Alternatively, the X-Splunk-Request-Channel header field can be sent as a URL query parameter, as shown here:

curl https://http-inputs-<customer>.splunkcloud.com/services/collector/raw?channel=FE0ECFAD-13D5-401B-847D-77833BD77131 -H "Authorization: Splunk BD274822-96AA-4DA6-90EC-18940FB2414C" -d '<raw data string>' -v

For versions of Splunk Enterprise 6.7.0 and later, omit the X-Splunk-Request-Channel header field.

Note: If the token with which you are authenticating to HTTP Event Collector has indexer acknowledgement enabled, you must also include the channel identifier with your indexer status query. For more information, see the following section, "Indexer acknowledgement," or Enable indexer acknowledgement.

With raw events, you can configure metadata at the global level (all tokens), at the token level, and at the request level using the query string. Metadata specified within a request will apply to all events that are extracted from the request.

Timestamp extraction rules are enabled at the sourcetype level to extract timestamps. Most common timestamp formats are recognized—for example, the "current-time" key—but if no timestamp is able to be extracted, one is assigned based on the current time. For other metadata, you can configure extraction rules in the props.conf file.

For more examples of cURL requests to services/collector/raw, see Input endpoint examples in the Splunk Enterprise REST API Reference Manual.

For more information about channels, see "About channels and sending data" in the Enable indexer acknowledgement topic.

Indexer acknowledgement

Available in Splunk Enterprise 6.4.0 and later, Splunk Light 6.4.0 and later, and the current releases of Splunk Cloud and Splunk Light Cloud.

Also new for HTTP Event Collector (HEC) in recent Splunk software releases is support for indexer acknowledgement—that is, acknowledgement from the indexer that the event has been indexed.

By default, when HEC receives an event successfully, it immediately sends an HTTP Status 200 to the sender. However, this only means that the event data appears valid, and is returned before the event data enters the processing pipeline. During processing, there are several places where, due to an outage or a system failure, events could be lost before they are indexed. While HEC has precautions in place to prevent data loss, it's impossible to completely prevent such an occurrence, especially in the event of a hardware crash.

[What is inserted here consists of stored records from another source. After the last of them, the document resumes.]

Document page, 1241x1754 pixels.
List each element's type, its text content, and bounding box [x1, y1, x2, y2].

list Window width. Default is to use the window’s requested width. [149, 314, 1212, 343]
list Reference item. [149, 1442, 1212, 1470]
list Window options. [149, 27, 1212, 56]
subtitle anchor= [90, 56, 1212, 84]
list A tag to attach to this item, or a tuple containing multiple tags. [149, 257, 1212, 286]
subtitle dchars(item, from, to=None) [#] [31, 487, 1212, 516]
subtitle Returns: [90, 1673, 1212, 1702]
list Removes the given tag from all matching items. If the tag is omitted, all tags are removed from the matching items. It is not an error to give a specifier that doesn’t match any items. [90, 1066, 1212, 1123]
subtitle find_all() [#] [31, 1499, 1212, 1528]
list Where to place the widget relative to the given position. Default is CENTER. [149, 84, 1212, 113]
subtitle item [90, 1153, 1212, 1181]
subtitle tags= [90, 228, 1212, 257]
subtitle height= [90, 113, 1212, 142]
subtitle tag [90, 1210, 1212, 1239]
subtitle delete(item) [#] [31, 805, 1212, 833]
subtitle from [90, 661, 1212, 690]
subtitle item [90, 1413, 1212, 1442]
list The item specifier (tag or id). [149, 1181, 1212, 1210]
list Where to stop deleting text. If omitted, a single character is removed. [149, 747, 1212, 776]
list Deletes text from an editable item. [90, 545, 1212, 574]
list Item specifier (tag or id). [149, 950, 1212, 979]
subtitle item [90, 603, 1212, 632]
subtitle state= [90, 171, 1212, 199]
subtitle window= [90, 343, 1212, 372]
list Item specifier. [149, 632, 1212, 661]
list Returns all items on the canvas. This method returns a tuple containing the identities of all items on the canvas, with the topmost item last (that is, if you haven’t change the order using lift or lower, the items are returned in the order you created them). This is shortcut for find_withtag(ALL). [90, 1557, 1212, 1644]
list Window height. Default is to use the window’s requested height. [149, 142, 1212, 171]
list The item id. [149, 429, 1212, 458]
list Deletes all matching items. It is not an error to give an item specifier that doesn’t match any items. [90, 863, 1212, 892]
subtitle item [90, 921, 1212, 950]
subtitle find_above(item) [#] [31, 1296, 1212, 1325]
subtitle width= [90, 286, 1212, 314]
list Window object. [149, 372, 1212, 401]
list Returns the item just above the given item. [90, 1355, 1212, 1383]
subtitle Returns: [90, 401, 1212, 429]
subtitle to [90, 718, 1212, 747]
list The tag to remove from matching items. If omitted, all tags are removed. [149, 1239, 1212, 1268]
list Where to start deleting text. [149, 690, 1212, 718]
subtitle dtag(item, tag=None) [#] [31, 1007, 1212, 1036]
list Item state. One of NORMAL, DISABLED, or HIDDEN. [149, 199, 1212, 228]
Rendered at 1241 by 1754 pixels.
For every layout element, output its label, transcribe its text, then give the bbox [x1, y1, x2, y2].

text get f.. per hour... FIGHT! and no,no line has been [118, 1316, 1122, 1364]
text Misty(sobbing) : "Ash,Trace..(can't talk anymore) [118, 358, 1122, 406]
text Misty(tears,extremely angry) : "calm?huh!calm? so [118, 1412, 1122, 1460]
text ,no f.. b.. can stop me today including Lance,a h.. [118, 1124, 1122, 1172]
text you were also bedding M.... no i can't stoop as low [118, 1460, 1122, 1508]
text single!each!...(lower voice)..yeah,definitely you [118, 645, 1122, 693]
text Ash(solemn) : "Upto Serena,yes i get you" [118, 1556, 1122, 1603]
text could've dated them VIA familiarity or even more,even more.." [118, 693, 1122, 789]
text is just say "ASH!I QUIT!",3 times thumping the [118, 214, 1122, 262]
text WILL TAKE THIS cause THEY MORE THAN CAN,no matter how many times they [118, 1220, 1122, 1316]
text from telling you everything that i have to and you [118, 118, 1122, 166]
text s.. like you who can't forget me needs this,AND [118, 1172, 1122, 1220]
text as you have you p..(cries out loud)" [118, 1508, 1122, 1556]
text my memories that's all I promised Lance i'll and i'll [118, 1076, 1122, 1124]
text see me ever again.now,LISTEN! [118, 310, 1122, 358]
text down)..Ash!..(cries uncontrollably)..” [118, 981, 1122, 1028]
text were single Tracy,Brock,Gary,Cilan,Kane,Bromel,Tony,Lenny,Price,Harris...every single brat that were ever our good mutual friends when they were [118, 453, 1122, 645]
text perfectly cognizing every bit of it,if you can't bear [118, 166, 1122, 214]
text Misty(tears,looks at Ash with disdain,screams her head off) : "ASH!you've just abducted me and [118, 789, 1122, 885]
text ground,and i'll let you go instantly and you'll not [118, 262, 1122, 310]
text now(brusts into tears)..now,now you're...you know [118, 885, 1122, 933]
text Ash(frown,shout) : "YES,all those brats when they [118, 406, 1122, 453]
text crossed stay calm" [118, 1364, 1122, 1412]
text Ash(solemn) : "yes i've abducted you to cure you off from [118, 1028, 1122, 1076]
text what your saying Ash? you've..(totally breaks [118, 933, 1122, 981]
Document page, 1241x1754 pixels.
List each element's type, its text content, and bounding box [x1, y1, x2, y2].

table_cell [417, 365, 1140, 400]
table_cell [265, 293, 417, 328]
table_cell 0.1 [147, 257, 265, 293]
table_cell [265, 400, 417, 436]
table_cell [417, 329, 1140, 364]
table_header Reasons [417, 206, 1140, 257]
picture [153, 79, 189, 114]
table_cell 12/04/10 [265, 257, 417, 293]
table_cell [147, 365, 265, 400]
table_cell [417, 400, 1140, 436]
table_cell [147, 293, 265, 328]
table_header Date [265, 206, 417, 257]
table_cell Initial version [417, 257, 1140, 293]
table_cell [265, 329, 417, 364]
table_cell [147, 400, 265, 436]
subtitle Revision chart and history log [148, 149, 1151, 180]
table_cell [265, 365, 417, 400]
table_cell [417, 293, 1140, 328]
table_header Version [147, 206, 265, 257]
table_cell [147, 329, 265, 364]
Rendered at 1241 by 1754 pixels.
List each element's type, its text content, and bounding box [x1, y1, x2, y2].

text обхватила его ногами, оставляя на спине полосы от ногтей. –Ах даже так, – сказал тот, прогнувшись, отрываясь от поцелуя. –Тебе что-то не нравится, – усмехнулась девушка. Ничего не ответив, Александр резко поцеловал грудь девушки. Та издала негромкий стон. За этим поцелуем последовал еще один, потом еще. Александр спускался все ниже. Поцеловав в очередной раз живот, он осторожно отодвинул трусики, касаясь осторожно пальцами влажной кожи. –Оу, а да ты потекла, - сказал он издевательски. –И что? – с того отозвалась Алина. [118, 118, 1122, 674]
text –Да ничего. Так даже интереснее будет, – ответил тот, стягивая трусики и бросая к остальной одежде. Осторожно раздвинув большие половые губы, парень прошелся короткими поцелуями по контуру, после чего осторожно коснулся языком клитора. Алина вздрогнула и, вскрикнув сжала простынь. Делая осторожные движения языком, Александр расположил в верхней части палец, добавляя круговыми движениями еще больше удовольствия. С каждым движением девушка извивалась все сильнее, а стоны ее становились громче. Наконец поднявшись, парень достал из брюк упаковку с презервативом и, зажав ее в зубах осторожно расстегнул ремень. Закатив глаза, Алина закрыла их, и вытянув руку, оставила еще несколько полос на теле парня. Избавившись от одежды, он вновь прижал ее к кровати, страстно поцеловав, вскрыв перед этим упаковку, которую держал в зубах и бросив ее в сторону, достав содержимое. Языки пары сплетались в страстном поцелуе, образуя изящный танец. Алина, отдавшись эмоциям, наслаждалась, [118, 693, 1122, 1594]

To ensure that your events have been successfully indexed, you can now enable indexer acknowledgement on a per-token basis. Each time a request is sent to the HEC endpoint using a token with indexer acknowledgement enabled, the server returns an acknowledgement identifier to the sender. The sender can then query HEC using the identifier to verify whether the events sent in the request the correspond to the identifier have been indexed.

For information about how to enable indexer acknowledgement and how to query HEC to verify indexed status, see Enabling indexer acknowledgement.